For clarity, on the record before the Court then and now, not only did DE Shaw fail to contact the Judgment Creditor Plaintiff before the closing to say that they changed their mind and they were doing the financing after all so that the Judgment Creditor Plaintiff would be paid at closing but also it appears that DE Shaw is aiding and abetting the Defendant’s plan to run the law firm without paying the Judgment Creditor Plaintiff monies due the Judgment Creditor Plaintiff and to otherwise frustrate the enforcement of the Judgment by the Judgment Creditor Plaintiff.

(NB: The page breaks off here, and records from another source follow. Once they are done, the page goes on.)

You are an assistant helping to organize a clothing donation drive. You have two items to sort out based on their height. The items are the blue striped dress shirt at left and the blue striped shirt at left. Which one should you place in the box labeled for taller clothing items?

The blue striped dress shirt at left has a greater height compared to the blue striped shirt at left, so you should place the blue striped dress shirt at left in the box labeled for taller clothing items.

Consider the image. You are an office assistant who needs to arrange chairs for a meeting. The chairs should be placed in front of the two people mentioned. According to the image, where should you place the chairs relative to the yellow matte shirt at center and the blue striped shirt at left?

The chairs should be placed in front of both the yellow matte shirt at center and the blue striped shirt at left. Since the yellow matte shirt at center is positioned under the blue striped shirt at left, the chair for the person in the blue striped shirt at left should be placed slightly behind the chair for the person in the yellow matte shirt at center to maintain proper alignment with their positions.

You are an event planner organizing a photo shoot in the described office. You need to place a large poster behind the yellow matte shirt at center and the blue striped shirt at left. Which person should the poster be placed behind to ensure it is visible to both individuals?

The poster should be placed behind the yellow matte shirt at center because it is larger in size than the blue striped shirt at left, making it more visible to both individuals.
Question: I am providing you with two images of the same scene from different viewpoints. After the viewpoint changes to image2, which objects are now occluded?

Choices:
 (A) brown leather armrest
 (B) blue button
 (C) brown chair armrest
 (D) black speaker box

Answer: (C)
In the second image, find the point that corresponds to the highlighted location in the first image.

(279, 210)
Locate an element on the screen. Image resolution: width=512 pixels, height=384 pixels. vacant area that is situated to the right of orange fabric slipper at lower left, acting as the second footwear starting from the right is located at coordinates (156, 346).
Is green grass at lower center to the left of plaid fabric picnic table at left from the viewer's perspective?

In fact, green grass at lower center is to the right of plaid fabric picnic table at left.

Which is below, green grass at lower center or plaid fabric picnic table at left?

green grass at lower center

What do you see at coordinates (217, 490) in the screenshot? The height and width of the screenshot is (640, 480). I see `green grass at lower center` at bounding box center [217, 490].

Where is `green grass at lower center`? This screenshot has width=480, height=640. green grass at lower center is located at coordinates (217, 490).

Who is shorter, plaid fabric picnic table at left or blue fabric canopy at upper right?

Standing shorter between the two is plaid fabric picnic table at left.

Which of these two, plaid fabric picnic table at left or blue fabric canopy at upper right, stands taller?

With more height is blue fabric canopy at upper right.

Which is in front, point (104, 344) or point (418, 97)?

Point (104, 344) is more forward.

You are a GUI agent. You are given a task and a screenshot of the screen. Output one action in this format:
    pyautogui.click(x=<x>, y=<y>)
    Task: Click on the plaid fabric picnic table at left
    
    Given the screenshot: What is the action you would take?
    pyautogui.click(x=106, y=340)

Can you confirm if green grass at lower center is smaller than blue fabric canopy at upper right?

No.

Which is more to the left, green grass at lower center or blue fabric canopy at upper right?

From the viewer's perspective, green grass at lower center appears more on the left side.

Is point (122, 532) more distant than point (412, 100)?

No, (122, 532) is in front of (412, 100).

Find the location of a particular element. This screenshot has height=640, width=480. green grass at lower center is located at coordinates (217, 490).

Nothing about the Judgment Creditor Plaintiff’s actions prevents DE Shaw from foreclosing on the collateral.[] This is not what DE Shaw seeks in its application to vacate the restraining notices. It does not want the restraining notices vacated so that it can use the monies to pay down its own debt or solely to that extent (tr. 8.1.25). What it seeks instead is to do exactly that which the Defendant always intended -- avoid current payment of the Judgment Creditor Plaintiff the monies they are owed. DE Shaw does not have clean hands and is not entitled to equitable relief (Junkersfeld v Bank of Manhattan Co., 250 AD 646, 649 [1st Dept 1937]). As such, the motion is denied.